I numeri erano giusti. L’interpretazione no.

Un articolo di Patrizio Gatti

 

Qualche anno fa ero in call con Giovanni, direttore di un’azienda che esporta i propri prodotti all’estero.

Mi ha chiamato perché stava valutando un nuovo progetto. L’idea era aumentare la produzione per cogliere una nuova opportunità di mercato.

Come spesso accade, a un possibile aumento del fatturato, si accompagnava anche un aumento di alcuni costi fissi.

Abbiamo aperto un foglio Excel e iniziato a fare qualche simulazione.

Abbiamo provato diverse ipotesi e valutato insieme i possibili scenari.

Tra un conto e l’altro ho fatto anche il calcolo del Break Even Point.

Il Break Even Point, o punto di pareggio, è quel livello di fatturato in cui l’azienda è in pari. In pratica è il punto in cui i ricavi coprono tutti i costi.

Faccio vedere a Giovanni il numero che viene fuori e gli dico:

“Questo è il punto in cui hai coperto tutti i tuoi costi. Da quel momento in poi, sul fatturato aggiuntivo, inizi a guadagnare il margine di contribuzione.”

Lui prende una penna, fa due conti veloci su un foglio e mi risponde:

“Bene. Se prevedo di fatturare 1.000.000 di euro e il Break Even Point è 800.000 euro, significa che guadagno 200.000 euro. Direi che possiamo partire subito.”
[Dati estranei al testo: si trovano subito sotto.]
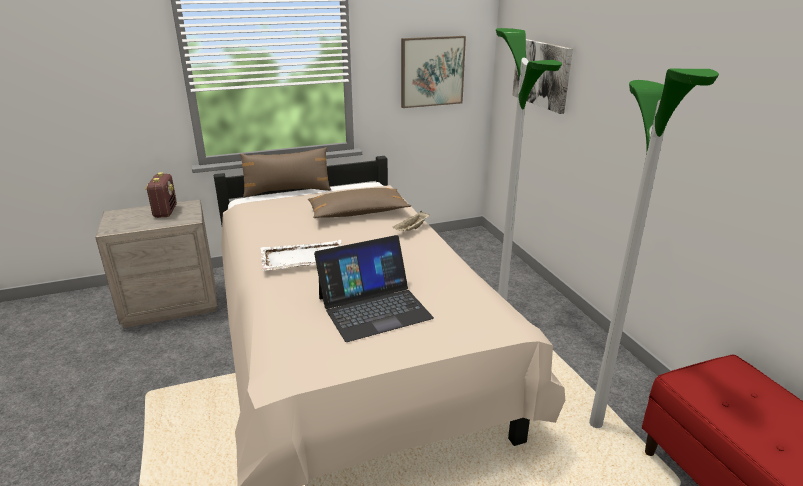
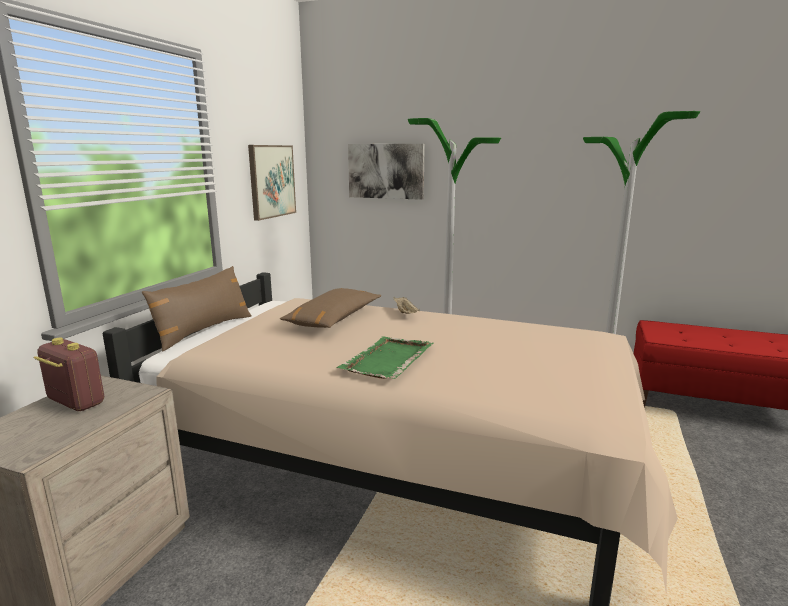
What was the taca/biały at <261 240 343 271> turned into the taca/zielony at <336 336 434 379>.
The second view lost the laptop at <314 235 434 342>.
L’ho fermato subito. Stava nascendo un equivoco.

Quei 200.000 euro non erano il guadagno.

Erano la differenza tra il fatturato previsto e il Break Even Point.

Per fare quei 200.000 euro di fatturato in più, l’azienda avrebbe comunque avuto costi variabili, cioè costi che aumentano all’aumentare delle vendite. Nel suo caso si trattava di merci e lavorazioni esterne.

Nella simulazione che stavamo facendo avevamo ipotizzato un margine di contribuzione del 25%, che è la parte di fatturato che rimane dopo aver coperto questi costi.

Se il margine di contribuzione è del 25%, vuol dire che di quei 200.000 euro aggiuntivi ne rimane circa un quarto.

In pratica : 200.000 euro × 25%

Margine generato: 50.000 euro.

A quel punto Giovanni sorride e mi dice:

«Adesso torna. In effetti 200.000 euro mi sembravano un po’ troppi.»

E alla luce di quanto visto, Giovanni aveva dei numeri su cui ragionare per decidere se portare avanti il progetto e come impostare la strategia dell’azienda.

Alla fine della call mi ha salutato soddisfatto, pronto a fare altre simulazioni prima di prendere una decisione definitiva.

In conclusione, cosa può insegnare questa storia?

Anche quando cerchiamo di spiegare un concetto nel modo più chiaro possibile, non dobbiamo mai dare per scontato che il messaggio sia stato compreso correttamente.

Chi non è tecnico della nostra materia può interpretare un numero o un indicatore in modo diverso da quello che intendiamo noi.

Bisogna perciò assicurarsi che il significato di quegli indicatori sia davvero chiaro.

Inoltre, ho avuto un’ulteriore conferma di quanto il Break Even Point possa essere utile quando si devono valutare strategie, investimenti e nuove opportunità.

Per questo continuo a considerarlo uno degli indicatori più interessanti del controllo di gestione.